We will take roughly two to two and half hours to go through the basic material. We’ll code together, import some data, clean it up a bit, summarize it, and make a graph or three. Then, I’ll have you take the same data and do a bit more on your own. You will turn in your own R Markdown file with your work. I will provide step-by-step guidance as we go.

How These Notes Are Structured

On the left, you’ll find the section markers. Each section covers a portion of the material that we will be discussing this evening. You can always refer back to this.

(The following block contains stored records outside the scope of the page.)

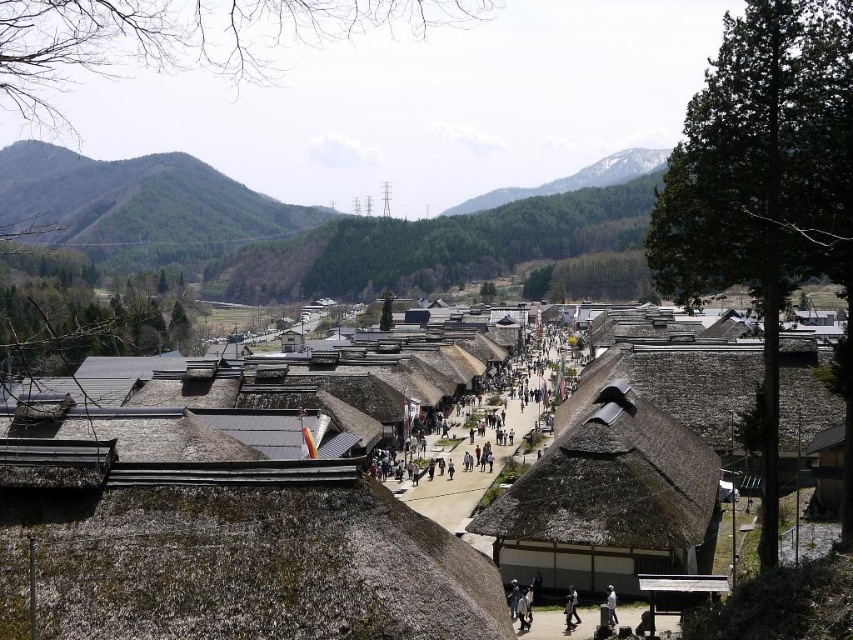
Does thatched roof village at center appear on the right side of white fabric person at lower center?

Incorrect, thatched roof village at center is not on the right side of white fabric person at lower center.

Which is behind, point (56, 476) or point (610, 612)?

The point (610, 612) is more distant.

Identify the location of thatched roof village at center. (337, 502).

Between point (123, 193) and point (607, 611), which one is positioned in front?

Point (607, 611) is more forward.

Which is more to the left, green leafy hillside at upper left or white fabric person at lower center?

Positioned to the left is green leafy hillside at upper left.

Which is behind, point (286, 204) or point (616, 620)?

Positioned behind is point (286, 204).

The width and height of the screenshot is (853, 640). In order to click on green leafy hillside at upper left in this screenshot , I will do `click(138, 205)`.

Measure the distance between green forested mountain at upper center and white fabric person at lower center.

A distance of 1404.02 feet exists between green forested mountain at upper center and white fabric person at lower center.

Is point (631, 163) in front of point (613, 605)?

No, (631, 163) is further to viewer.

Who is more forward, [531,189] or [611,605]?

Point [611,605]

Find the location of `green forested mountain at upper center`. green forested mountain at upper center is located at coordinates (573, 179).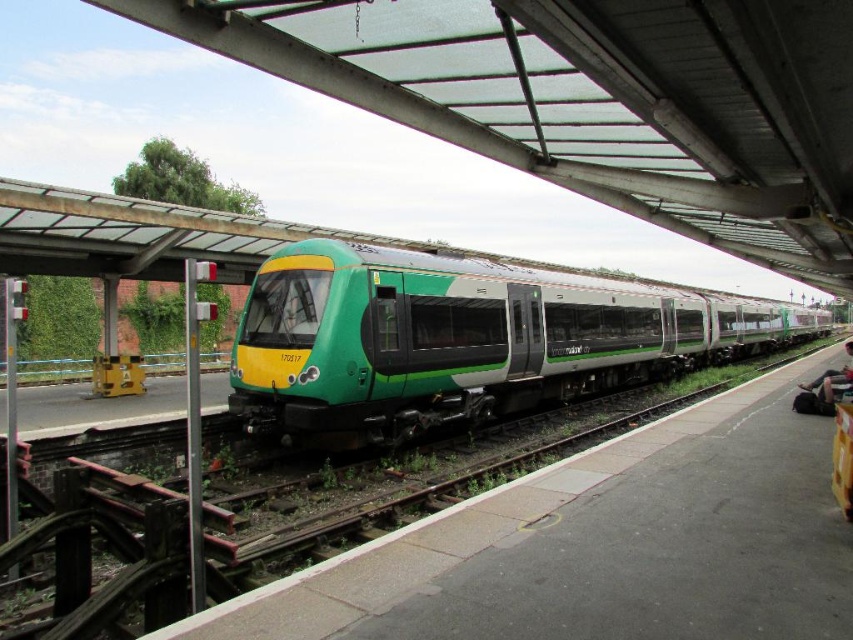
Question: Among these points, which one is farthest from the camera?

Choices:
 (A) (549, 362)
 (B) (815, 380)

Answer: (B)

Question: Is green matte train at center bigger than dark gray fabric bag at lower right?

Choices:
 (A) no
 (B) yes

Answer: (B)

Question: Does green matte train at center have a lesser width compared to dark gray fabric bag at lower right?

Choices:
 (A) no
 (B) yes

Answer: (A)

Question: Is green matte train at center bigger than dark gray fabric bag at lower right?

Choices:
 (A) yes
 (B) no

Answer: (A)

Question: Which of the following is the closest to the observer?

Choices:
 (A) dark gray fabric bag at lower right
 (B) green matte train at center

Answer: (B)

Question: Which point is farther from the camera taking this photo?

Choices:
 (A) (833, 392)
 (B) (386, 323)

Answer: (A)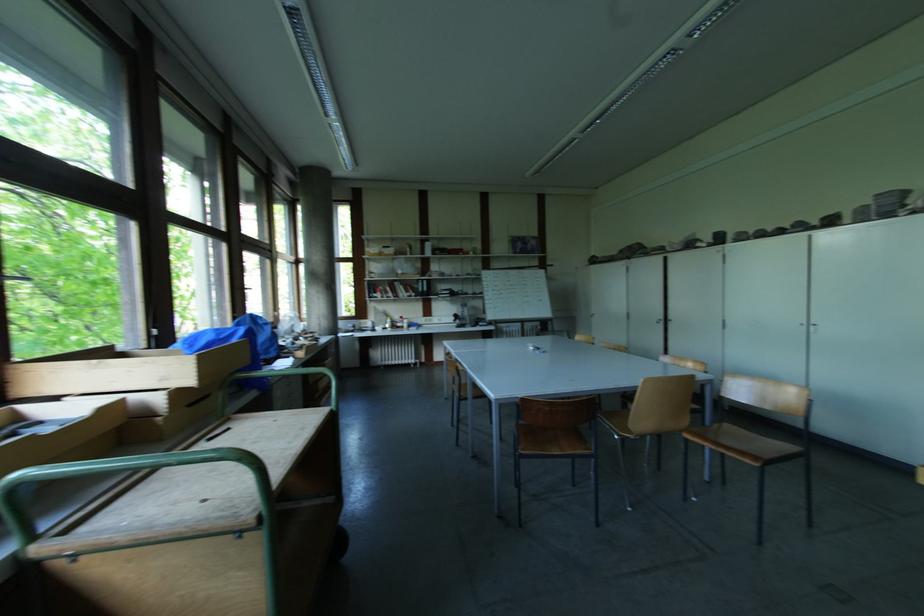
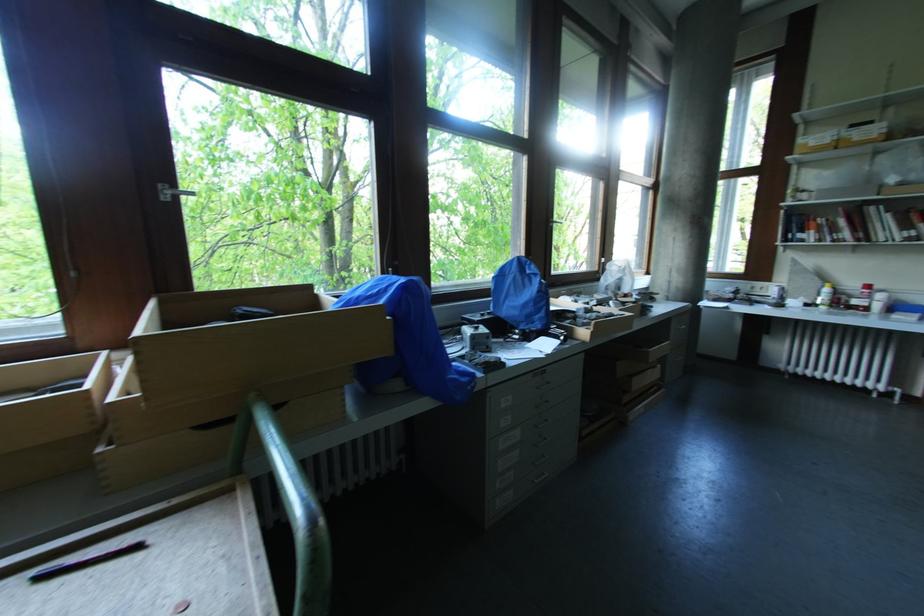
Locate, in the second image, the point that corresponds to point (408, 323) in the first image.

(882, 298)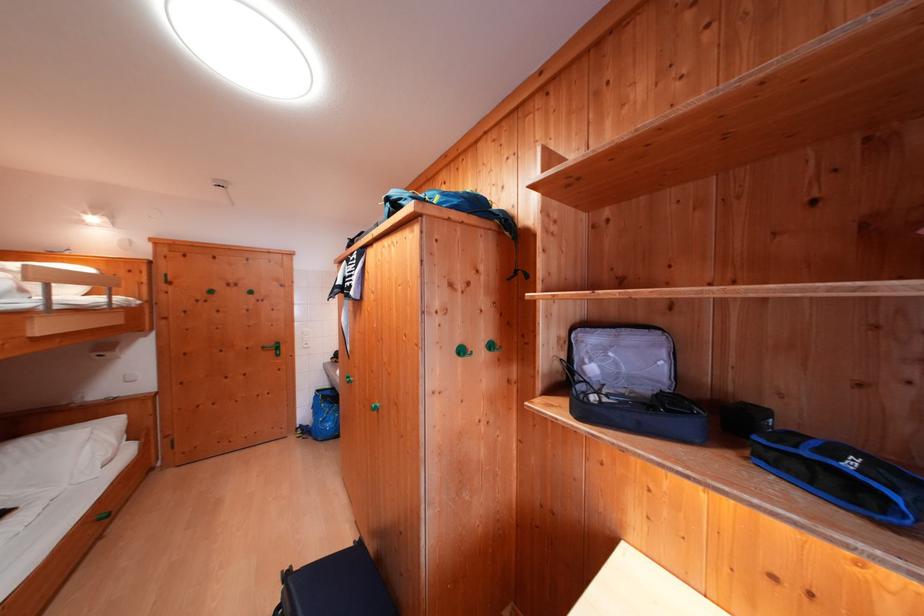
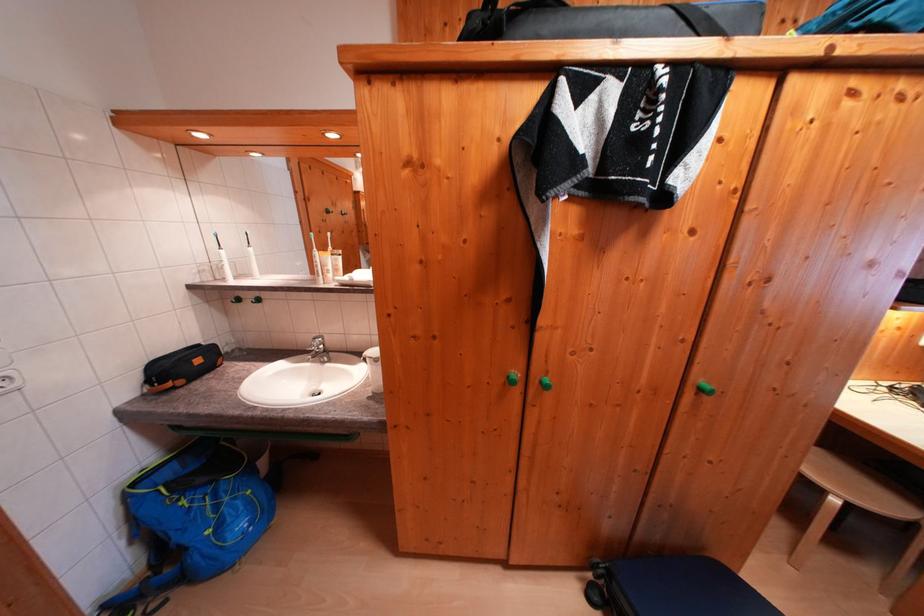
In the second image, find the point that corresponds to point 326,395 in the first image.

(142, 488)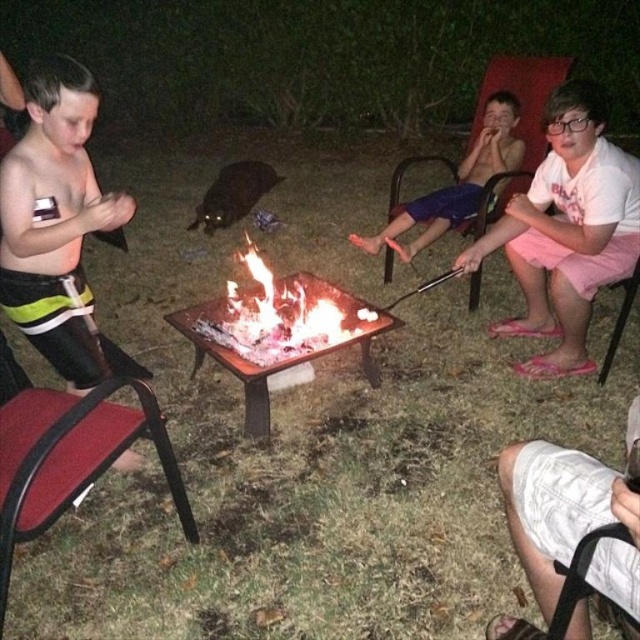
Between point (556, 468) and point (506, 198), which one is positioned in front?

Positioned in front is point (556, 468).

Locate an element on the screen. The image size is (640, 640). white cotton shorts at lower right is located at coordinates (568, 520).

This screenshot has height=640, width=640. What are the coordinates of `pink fabric chair at upper right` in the screenshot? It's located at (516, 122).

Between point (536, 125) and point (480, 154), which one is positioned in front?

Point (536, 125) is more forward.

Between point (394, 173) and point (417, 246), which one is positioned in front?

Point (394, 173) is more forward.

Image resolution: width=640 pixels, height=640 pixels. Identify the location of pink fabric chair at upper right. (516, 122).

Consider the image. Does black matte shorts at left have a greater width compared to blue shorts at center?

Incorrect, black matte shorts at left's width does not surpass blue shorts at center's.

Can you confirm if black matte shorts at left is positioned above blue shorts at center?

No.

Who is more distant from viewer, (x=72, y=234) or (x=355, y=244)?

The point (x=355, y=244) is behind.

The image size is (640, 640). I want to click on black matte shorts at left, so click(54, 218).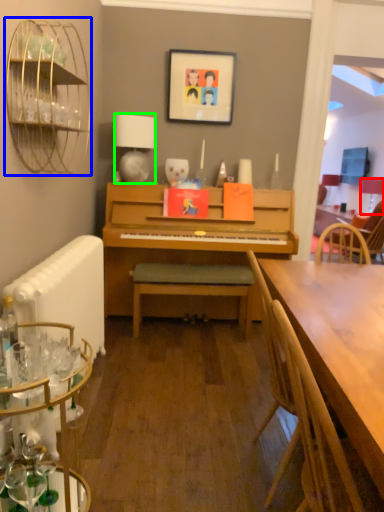
Question: Which is nearer to the lamp (highlighted by a red box)? bird cage (highlighted by a blue box) or lamp (highlighted by a green box).

Choices:
 (A) bird cage
 (B) lamp

Answer: (B)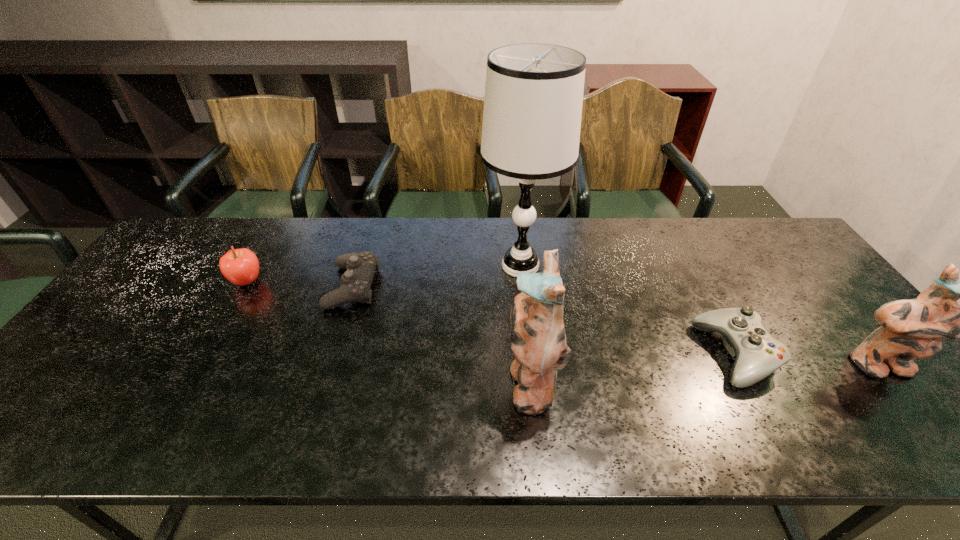
Identify the location of free point that keeps the figurines evenly spaced on the left. The image size is (960, 540). (158, 400).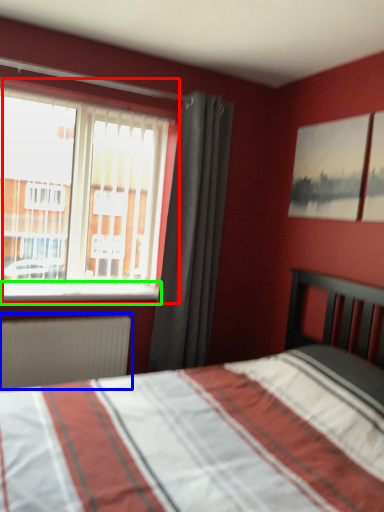
Question: Based on their relative distances, which object is nearer to window (highlighted by a red box)? Choose from radiator (highlighted by a blue box) and window sill (highlighted by a green box).

Choices:
 (A) radiator
 (B) window sill

Answer: (B)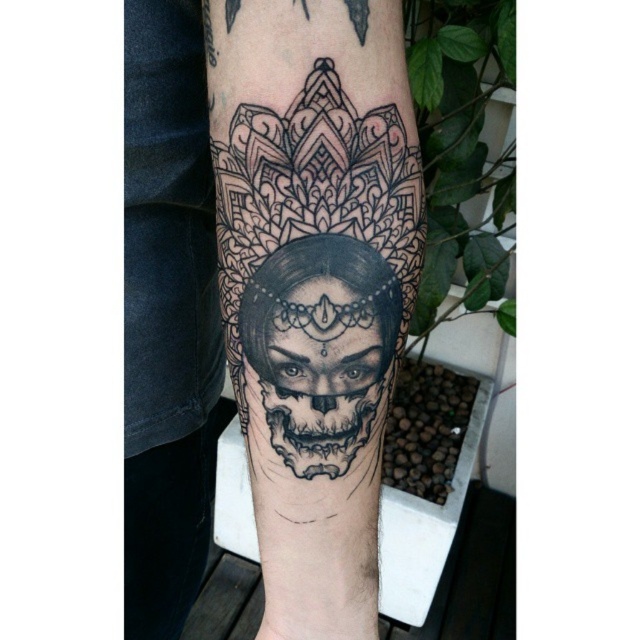
Is the position of black tattooed skull at center less distant than that of black detailed skull at center?

Yes, it is in front of black detailed skull at center.

At what (x,y) coordinates should I click in order to perform the action: click on black tattooed skull at center. Please return your answer as a coordinate pair (x, y). The width and height of the screenshot is (640, 640). Looking at the image, I should click on (264, 292).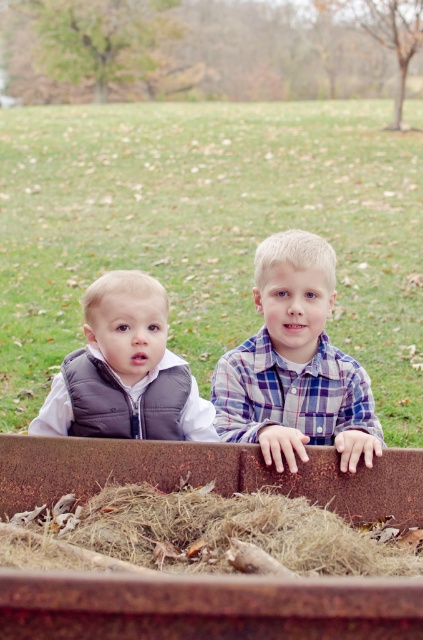
You are a parent standing near the children in the image and want to grab the brown dry hay at center to clean up. Can you reach it without moving your position?

The brown dry hay at center is 1.98 meters away from viewer, so you cannot reach it without moving closer.

You are a parent trying to locate your child who is sitting in the matte gray vest at left. You see the brown dry hay at center. Which direction should you move to find the child?

The matte gray vest at left is to the left of the brown dry hay at center, so you should move to the left of the brown dry hay at center to find the child.

You are a photographer trying to capture the boy in the blue plaid shirt at center. The camera is set to focus on the point at point (294,364). Will the boy in the blue plaid shirt at center be in focus?

The blue plaid shirt at center is located at point (294,364), so yes, the boy in the blue plaid shirt at center will be in focus since the camera is focused on that point.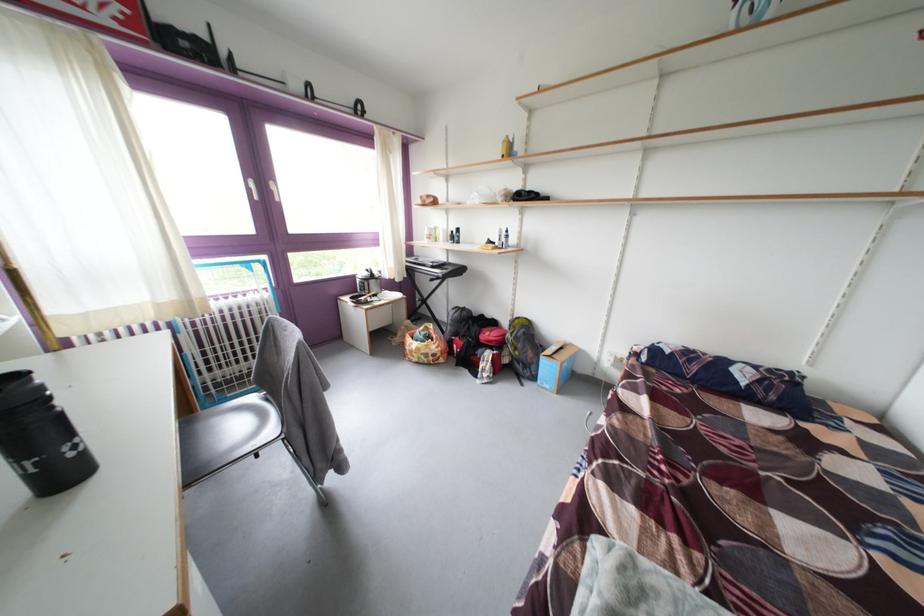
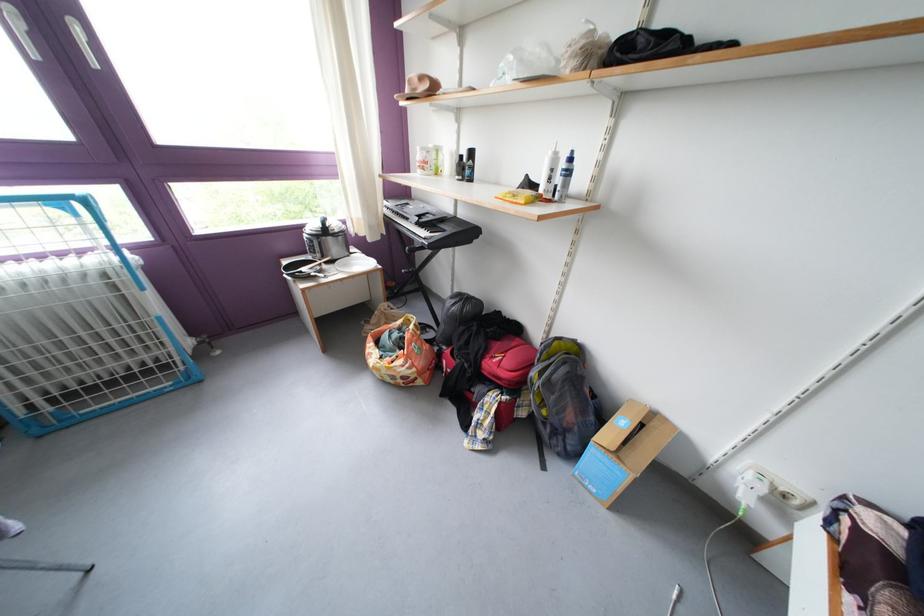
The point at (x=499, y=370) is marked in the first image. Where is the corresponding point in the second image?

(500, 426)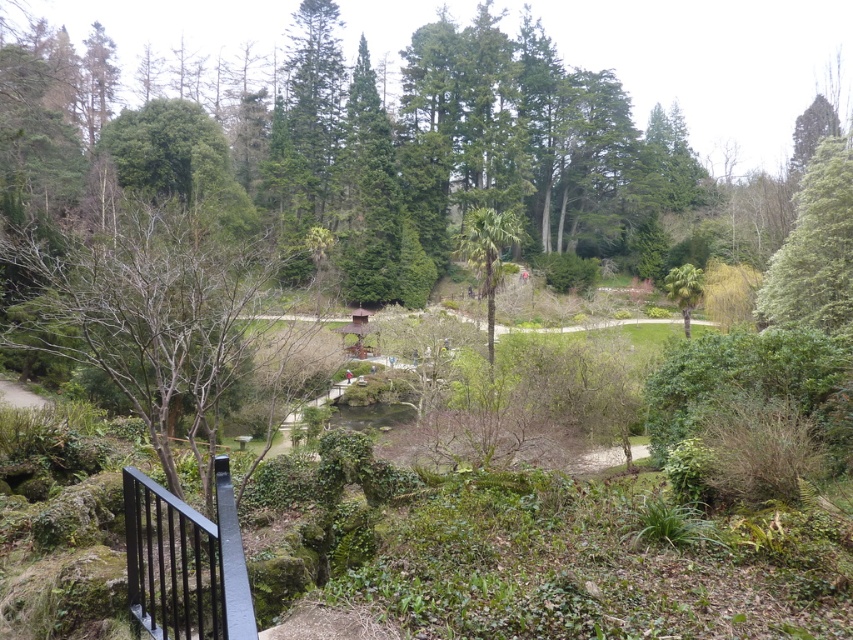
You are a landscape architect designing a new garden pathway. You need to ensure that the black metal rail at lower left and the green leafy palm tree at center are proportionally balanced. Which object should you consider adjusting in size to maintain harmony?

The black metal rail at lower left is thinner than the green leafy palm tree at center. To maintain proportional balance, you should consider thickening the black metal rail at lower left or thinning the green leafy palm tree at center.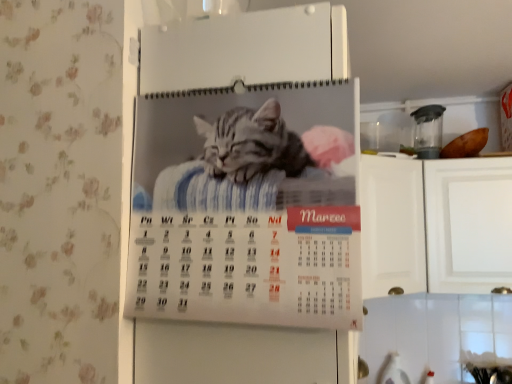
Question: Considering the relative sizes of transparent plastic blender at upper right, arranged as the 2th appliance when ordered from the bottom, and white glossy calendar at center, which ranks as the first appliance in front-to-back order, in the image provided, is transparent plastic blender at upper right, arranged as the 2th appliance when ordered from the bottom, thinner than white glossy calendar at center, which ranks as the first appliance in front-to-back order,?

Choices:
 (A) no
 (B) yes

Answer: (B)

Question: Considering the relative sizes of transparent plastic blender at upper right, which ranks as the first appliance in right-to-left order, and white glossy calendar at center, which ranks as the 2th appliance in top-to-bottom order, in the image provided, is transparent plastic blender at upper right, which ranks as the first appliance in right-to-left order, shorter than white glossy calendar at center, which ranks as the 2th appliance in top-to-bottom order,?

Choices:
 (A) yes
 (B) no

Answer: (A)

Question: From the image's perspective, is transparent plastic blender at upper right, arranged as the 2th appliance when ordered from the bottom, below white glossy calendar at center, which appears as the second appliance when viewed from the right?

Choices:
 (A) yes
 (B) no

Answer: (B)

Question: Can you confirm if transparent plastic blender at upper right, the 1th appliance from the back, is positioned to the right of white glossy calendar at center, which ranks as the first appliance in front-to-back order?

Choices:
 (A) no
 (B) yes

Answer: (B)

Question: From the image's perspective, does transparent plastic blender at upper right, the 1th appliance from the back, appear higher than white glossy calendar at center, which ranks as the first appliance in bottom-to-top order?

Choices:
 (A) yes
 (B) no

Answer: (A)

Question: Considering the relative sizes of transparent plastic blender at upper right, which ranks as the first appliance in right-to-left order, and white glossy calendar at center, which ranks as the first appliance in bottom-to-top order, in the image provided, is transparent plastic blender at upper right, which ranks as the first appliance in right-to-left order, smaller than white glossy calendar at center, which ranks as the first appliance in bottom-to-top order,?

Choices:
 (A) no
 (B) yes

Answer: (B)

Question: Considering the relative positions of white glossy calendar at center, which is the 2th appliance in back-to-front order, and transparent plastic blender at upper right, positioned as the first appliance in top-to-bottom order, in the image provided, is white glossy calendar at center, which is the 2th appliance in back-to-front order, to the right of transparent plastic blender at upper right, positioned as the first appliance in top-to-bottom order, from the viewer's perspective?

Choices:
 (A) no
 (B) yes

Answer: (A)

Question: Can you confirm if white glossy calendar at center, which ranks as the first appliance in bottom-to-top order, is positioned to the left of transparent plastic blender at upper right, positioned as the first appliance in top-to-bottom order?

Choices:
 (A) yes
 (B) no

Answer: (A)

Question: Is white glossy calendar at center, which is counted as the first appliance, starting from the left, facing away from transparent plastic blender at upper right, positioned as the first appliance in top-to-bottom order?

Choices:
 (A) yes
 (B) no

Answer: (B)

Question: From a real-world perspective, is white glossy calendar at center, which is counted as the first appliance, starting from the left, located beneath transparent plastic blender at upper right, arranged as the 2th appliance when ordered from the bottom?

  • Section 1 gets you up-and-running in R and R Studio, our development platform. I also quickly cover markdown and R Markdown notebooks, a way to combine code, text, and graphics in one document.
  • Section 2 introduces the tidyverse, or a suite of tools that speak a consistent language and that make using R even easier. We’ll discuss how to import our data, clean it up, and get some basic statistics done.
  • Section 3 discusses how data visualization, one of the most powerful features of R. In particular, we’ll use the ggplot2 package from the tidyverse.

What are we not doing?

If you’re familiar with other programming languages, you might be wondering where the matrices, vectors, and lists are? R has them - we’re just skipping some of the core, foundational ideas to go right into the tidyverse. Even without any additional tools like the tidyverse, Base R is a powerful way to do statistics and is the preferred path for some, especially those looking for speed and to combine R with other languages, like C++.

Data Camp has a free introduction to Base R concepts, if you’d like to see more.

We are going to look at the tidyverse first, since you can get up and running with your analysis quickly. If you want to go deeper into R, though, I do recommend going “back to basics” at some point.